* **Excerpt**:
****************

Lower Targets in Blood Pressure Treatments May Reduce Mortality and Heart Disease

Aug 6, 2018 | Cardiovascular, Medical News Bulletin

Dr. Apollina Sharma, Medical News Network writer recent study wrote about a recent study—see link https://www.ncbi.nlm.nih.gov/pubmed/29131895 in JAMA Internal Medicine debated the optimal cut-off for measuring blood pressure for different categories of hypertension to prevent death or heart disease. In order to understand this, Mattias Brunström and Bo Carlberg recently conducted a study using previous systematic reviews that they identified from sources such as PubMed, the Cochrane Database of Systematic Reviews, and the Database of Abstracts of Reviews of Effect. They searched for randomized controlled trials after November 2015.

The main criteria for including a study into their review were a large number of participants and at least 1000 patient-years of follow up. They drew up a meta-analysis from all the information covered by the wide span of data. Approximately 74 trials that represented 306,273 participants adding up to 1.2 million-person years were taken into account.

Starting systolic blood pressure was an important indicator of major cardiovascular events

The researchers found that the starting systolic blood pressure was an important indicator for evaluating the presence of major cardiovascular events if blood pressure lowering drugs were given. Systolic blood pressure is the highest pressure an individual’s heart can generate in order for blood to flow appropriately through the body. This pressure should generally be between 80 to 120 mmHg for most people. Individuals who generate a pressure lower or higher than this range are at risk for cardiovascular disease and require blood pressure medications.

****************

* **Exercises**:
A - Answer these questions using the blood pressure article:
(i) Who conducted the study?
(ii) How much follow-up did a study need to have to be included in the review?
(iii) How many participants did the roughly 74 trials represent?
B - Continue the article on blood pressure treatment targets, starting after its last sentence.
The data that follow come from a separate source and have no connection to the article.

****************

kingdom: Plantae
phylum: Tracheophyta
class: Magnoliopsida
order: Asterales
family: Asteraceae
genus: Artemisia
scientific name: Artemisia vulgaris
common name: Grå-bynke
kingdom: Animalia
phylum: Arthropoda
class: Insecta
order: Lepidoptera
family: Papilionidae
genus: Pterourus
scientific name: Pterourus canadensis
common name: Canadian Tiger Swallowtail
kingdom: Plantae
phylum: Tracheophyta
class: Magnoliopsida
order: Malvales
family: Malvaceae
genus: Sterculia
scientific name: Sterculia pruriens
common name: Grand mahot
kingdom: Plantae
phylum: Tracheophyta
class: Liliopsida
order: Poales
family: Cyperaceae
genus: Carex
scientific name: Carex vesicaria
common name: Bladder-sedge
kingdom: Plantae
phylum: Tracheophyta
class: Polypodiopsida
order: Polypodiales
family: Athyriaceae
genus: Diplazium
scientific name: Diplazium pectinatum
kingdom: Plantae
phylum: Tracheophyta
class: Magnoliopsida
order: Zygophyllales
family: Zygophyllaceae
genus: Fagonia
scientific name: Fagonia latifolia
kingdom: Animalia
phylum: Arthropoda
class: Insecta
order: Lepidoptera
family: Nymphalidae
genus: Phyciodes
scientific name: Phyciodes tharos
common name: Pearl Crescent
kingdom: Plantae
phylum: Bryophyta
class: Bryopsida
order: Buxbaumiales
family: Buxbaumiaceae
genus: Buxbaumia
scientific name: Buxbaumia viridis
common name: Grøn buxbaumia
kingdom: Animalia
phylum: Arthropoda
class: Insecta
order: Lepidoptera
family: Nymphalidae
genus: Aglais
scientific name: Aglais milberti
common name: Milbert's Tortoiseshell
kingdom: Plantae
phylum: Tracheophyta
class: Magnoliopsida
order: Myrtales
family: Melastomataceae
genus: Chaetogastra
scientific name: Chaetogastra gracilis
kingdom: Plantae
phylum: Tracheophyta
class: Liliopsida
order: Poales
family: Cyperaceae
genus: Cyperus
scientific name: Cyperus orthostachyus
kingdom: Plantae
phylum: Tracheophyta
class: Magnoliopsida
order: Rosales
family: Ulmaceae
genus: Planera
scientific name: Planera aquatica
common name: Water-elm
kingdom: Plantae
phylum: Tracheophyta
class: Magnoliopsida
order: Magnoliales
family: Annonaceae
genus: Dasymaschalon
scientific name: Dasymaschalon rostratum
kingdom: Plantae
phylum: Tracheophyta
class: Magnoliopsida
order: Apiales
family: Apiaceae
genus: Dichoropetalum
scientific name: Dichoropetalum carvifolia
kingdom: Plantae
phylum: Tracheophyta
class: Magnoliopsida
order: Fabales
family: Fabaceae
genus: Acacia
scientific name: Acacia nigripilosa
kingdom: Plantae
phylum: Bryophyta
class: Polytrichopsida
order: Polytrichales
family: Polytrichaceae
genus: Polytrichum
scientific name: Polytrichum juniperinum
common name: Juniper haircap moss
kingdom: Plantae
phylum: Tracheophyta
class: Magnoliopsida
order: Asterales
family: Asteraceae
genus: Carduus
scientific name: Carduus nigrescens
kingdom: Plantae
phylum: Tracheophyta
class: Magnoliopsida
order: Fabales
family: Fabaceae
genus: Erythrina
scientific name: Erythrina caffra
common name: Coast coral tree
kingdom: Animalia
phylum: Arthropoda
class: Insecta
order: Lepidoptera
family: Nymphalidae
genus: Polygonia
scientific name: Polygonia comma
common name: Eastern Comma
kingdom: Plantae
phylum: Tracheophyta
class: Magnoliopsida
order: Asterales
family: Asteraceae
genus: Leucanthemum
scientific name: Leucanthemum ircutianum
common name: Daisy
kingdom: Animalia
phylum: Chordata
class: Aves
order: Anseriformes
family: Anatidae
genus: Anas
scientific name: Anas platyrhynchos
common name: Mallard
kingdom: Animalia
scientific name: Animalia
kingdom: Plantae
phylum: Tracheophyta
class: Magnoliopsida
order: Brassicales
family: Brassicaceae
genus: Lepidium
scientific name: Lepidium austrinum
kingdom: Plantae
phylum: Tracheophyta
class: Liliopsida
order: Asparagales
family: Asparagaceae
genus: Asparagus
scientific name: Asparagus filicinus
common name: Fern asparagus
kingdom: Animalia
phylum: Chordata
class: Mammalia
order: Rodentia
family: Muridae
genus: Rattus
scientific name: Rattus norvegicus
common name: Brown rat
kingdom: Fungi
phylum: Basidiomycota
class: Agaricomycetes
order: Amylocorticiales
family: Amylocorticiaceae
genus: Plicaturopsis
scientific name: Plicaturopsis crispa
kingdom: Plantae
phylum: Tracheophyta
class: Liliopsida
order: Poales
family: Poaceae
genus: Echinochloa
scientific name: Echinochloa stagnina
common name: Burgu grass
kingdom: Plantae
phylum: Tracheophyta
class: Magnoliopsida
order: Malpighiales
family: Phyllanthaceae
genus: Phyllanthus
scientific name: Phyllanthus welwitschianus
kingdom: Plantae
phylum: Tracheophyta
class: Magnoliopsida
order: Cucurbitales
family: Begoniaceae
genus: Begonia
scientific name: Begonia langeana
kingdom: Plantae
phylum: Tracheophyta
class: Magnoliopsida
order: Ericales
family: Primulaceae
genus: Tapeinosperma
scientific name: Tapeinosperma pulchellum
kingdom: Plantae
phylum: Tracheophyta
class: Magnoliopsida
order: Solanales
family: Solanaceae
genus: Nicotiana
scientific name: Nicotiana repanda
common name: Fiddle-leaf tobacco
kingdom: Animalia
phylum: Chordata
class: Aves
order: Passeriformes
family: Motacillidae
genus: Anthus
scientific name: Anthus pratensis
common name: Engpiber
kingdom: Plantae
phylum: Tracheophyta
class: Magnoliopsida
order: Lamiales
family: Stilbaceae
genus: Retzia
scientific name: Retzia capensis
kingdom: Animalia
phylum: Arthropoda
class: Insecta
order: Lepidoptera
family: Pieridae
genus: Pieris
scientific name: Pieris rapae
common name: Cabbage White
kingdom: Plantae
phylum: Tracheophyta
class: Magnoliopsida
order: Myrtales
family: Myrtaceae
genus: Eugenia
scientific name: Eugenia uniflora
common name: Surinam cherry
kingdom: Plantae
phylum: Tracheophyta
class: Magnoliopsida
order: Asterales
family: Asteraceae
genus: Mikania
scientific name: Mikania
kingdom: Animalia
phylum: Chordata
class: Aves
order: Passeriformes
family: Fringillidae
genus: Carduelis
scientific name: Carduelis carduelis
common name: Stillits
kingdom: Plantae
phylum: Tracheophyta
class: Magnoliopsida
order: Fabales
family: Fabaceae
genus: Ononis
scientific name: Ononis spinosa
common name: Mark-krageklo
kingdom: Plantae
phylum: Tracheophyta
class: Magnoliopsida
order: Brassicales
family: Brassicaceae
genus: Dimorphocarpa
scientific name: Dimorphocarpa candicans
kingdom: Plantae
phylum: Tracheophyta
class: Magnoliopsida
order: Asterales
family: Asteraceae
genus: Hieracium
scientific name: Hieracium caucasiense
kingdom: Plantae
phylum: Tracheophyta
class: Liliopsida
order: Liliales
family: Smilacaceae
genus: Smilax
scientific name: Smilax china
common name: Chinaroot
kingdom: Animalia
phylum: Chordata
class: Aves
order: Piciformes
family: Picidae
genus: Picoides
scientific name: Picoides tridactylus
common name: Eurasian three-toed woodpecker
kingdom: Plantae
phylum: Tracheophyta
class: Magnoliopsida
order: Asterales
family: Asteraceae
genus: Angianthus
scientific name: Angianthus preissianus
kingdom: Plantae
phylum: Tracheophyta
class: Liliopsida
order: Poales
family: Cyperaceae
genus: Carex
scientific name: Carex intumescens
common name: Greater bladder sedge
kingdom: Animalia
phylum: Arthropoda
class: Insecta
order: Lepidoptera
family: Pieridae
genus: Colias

****************

* **Set of answers**:
A -
(i) Mattias Brunström and Bo Carlberg
(ii) At least 1000 patient-years
(iii) 306,273

B -
Risk of death and heart disease decreased only if the systolic blood pressure was 140mmHg or higher before treatment

If the systolic blood pressure at the start of the studies was 160 mmHg or higher, then the reduction of blood pressure with the correct treatment regimen proved to greatly decrease the chances of having a cardiovascular risk. If the blood pressure baseline ranged between 140 to 159 mmHg, the association of mortality after taking the medication was similar even though the risk for cardiovascular events decreased. In individuals who had their blood pressure at less than 140 mmHg at the start of the study, blood pressure reduction through medication proved to not be as helpful in decreasing the rate of mortality and reducing major cardiovascular risk.